High-Level Architecture

┌─────────────────────────────────────────────────────────────────┐
│                        GDELTClient                              │
├─────────────────────────────────────────────────────────────────┤
│  ┌─────────┐ ┌─────────┐ ┌─────────┐ ┌─────────┐ ┌───────────┐ │
│  │   doc   │ │   geo   │ │ context │ │   tv    │ │   tv_ai   │ │
│  │  (API)  │ │  (API)  │ │  (API)  │ │  (API)  │ │   (API)   │ │
│  └─────────┘ └─────────┘ └─────────┘ └─────────┘ └───────────┘ │
│  ┌─────────┐ ┌─────────┐ ┌─────────┐ ┌─────────┐ ┌───────────┐ │
│  │ events  │ │mentions │ │   gkg   │ │ ngrams  │ │  lookups  │ │
│  │(Multi)  │ │ (Multi) │ │ (Multi) │ │ (Multi) │ │ (Bundled) │ │
│  └─────────┘ └─────────┘ └─────────┘ └─────────┘ └───────────┘ │
└─────────────────────────────────────────────────────────────────┘
                              │
        ┌─────────────────────┼─────────────────────┐
        ▼                     ▼                     ▼
┌───────────────┐    ┌───────────────┐    ┌───────────────┐
│  REST APIs    │    │   BigQuery    │    │  Raw Files    │
│  (Real-time)  │    │  (Fallback/   │    │   (HTTP)      │
│               │    │   Historical) │    │               │
└───────────────┘    └───────────────┘    └───────────────┘

Endpoint Types

The library provides two categories of endpoints:

API-Only Endpoints (top row):

doc - Article fulltext search (DOC 2.0 API)
geo - Geographic visualizations (GEO 2.0 API)
context - Sentence-level search (Context 2.0 API)
tv - Television caption search (TV 2.0 API)
tv_ai - Visual TV search (TV AI 2.0 API)

These endpoints only access GDELT REST APIs and have no fallback options.
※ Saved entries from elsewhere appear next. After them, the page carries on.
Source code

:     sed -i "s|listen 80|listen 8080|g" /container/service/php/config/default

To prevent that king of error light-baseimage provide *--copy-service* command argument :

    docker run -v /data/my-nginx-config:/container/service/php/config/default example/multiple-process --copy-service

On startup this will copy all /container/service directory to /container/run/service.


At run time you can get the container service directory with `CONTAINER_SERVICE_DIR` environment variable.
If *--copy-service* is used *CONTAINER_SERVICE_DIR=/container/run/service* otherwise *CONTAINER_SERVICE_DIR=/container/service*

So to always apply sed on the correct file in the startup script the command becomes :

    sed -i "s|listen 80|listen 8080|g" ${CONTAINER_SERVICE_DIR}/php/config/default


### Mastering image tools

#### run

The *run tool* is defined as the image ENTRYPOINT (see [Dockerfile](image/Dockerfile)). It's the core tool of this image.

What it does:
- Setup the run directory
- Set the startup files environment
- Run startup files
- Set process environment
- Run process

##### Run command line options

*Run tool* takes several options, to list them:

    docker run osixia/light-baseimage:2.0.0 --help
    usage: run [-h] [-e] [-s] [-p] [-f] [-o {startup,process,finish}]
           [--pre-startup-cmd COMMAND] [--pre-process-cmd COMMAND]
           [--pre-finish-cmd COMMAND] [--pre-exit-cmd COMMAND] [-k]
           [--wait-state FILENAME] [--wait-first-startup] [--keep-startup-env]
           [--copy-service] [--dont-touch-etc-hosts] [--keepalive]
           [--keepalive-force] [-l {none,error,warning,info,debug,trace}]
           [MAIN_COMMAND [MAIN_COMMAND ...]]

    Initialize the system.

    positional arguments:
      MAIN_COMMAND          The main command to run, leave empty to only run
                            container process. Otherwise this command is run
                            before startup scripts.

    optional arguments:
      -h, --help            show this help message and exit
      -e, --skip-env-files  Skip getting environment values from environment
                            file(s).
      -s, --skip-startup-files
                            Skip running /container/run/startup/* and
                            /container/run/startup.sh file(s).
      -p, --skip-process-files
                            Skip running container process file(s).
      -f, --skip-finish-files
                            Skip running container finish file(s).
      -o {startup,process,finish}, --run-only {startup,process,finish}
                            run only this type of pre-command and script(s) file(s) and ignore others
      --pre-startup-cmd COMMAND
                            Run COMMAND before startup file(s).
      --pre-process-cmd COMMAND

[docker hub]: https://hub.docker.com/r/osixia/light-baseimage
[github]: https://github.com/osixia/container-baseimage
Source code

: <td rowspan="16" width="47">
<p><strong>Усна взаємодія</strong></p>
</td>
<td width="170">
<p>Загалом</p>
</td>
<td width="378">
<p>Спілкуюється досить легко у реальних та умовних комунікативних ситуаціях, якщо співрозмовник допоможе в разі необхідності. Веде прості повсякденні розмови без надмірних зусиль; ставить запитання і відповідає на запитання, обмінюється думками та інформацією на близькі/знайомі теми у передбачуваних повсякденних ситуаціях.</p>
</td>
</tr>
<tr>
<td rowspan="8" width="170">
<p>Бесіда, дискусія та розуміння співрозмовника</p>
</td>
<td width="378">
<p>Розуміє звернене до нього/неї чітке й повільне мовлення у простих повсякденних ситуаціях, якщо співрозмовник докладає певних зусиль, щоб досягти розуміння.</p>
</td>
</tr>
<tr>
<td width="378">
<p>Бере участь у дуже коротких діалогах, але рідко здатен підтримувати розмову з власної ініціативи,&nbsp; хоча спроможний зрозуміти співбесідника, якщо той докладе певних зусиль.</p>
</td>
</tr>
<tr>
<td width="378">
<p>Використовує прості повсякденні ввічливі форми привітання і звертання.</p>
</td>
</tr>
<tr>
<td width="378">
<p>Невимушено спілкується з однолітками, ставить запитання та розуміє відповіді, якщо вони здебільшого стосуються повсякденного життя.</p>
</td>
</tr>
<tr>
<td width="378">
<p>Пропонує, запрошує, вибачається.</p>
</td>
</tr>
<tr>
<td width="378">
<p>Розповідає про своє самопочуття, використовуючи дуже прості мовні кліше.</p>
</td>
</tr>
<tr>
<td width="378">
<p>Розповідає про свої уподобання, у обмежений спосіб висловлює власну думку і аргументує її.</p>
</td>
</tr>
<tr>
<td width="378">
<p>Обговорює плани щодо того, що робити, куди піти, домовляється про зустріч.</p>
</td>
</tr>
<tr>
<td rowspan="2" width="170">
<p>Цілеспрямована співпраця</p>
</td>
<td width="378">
Multi-Source Endpoints (bottom row):

events - Event records (Files + BigQuery)
mentions - Article mentions of events (Files + BigQuery)
gkg - Global Knowledge Graph records (Files + BigQuery)
ngrams - Web NGrams 3.0 (Files + BigQuery)
lookups - Reference data (bundled with library)

These endpoints can switch between raw files and BigQuery for resilience.

Multi-Source Endpoints

For Events, Mentions, GKG, and NGrams, the library implements intelligent source selection:

┌─────────────────────────────────────────┐
│            EventsEndpoint               │
├─────────────────────────────────────────┤
│  query(filter, source="auto")           │
│                                         │
│  source="auto" logic:                   │
│  1. Try raw files (free, fast)          │
│  2. On failure/429 → BigQuery fallback  │
│  3. Large historical → prefer BigQuery  │
└─────────────────────────────────────────┘

Source Selection

# Auto mode (default) - intelligent source selection
events = await client.events.query(filter)

# Explicit file source
events = await client.events.query(filter, source="files")

# Explicit BigQuery source
events = await client.events.query(filter, source="bigquery")

Fallback Behavior

When source="auto" (default):

Primary: Raw files are tried first (free, no authentication required)
Fallback: On rate limiting (HTTP 429) or errors, automatically switches to BigQuery
Large queries: For historical queries spanning many days, BigQuery may be preferred

Configuration

Control fallback behavior via settings:

from py_gdelt import GDELTClient, GDELTSettings

settings = GDELTSettings(
    fallback_to_bigquery=True,  # Enable automatic fallback
    bigquery_project="my-gcp-project",  # Required for BigQuery
)

async with GDELTClient(settings=settings) as client:
    # Will fallback to BigQuery if files fail
    events = await client.events.query(filter)

Data Flow

Query Execution

User creates a filter object (e.g., EventFilter)
User calls endpoint method (e.g., client.events.query(filter))
Endpoint determines optimal source based on:
User preference (source parameter)
Query time range
Previous failures/rate limits
Source adapter fetches and parses data
Results are returned as Pydantic models

Streaming

For large result sets, use streaming to process records without loading everything into memory:

async with GDELTClient() as client:
    async for event in client.events.stream(filter):
        process(event)  # Memory efficient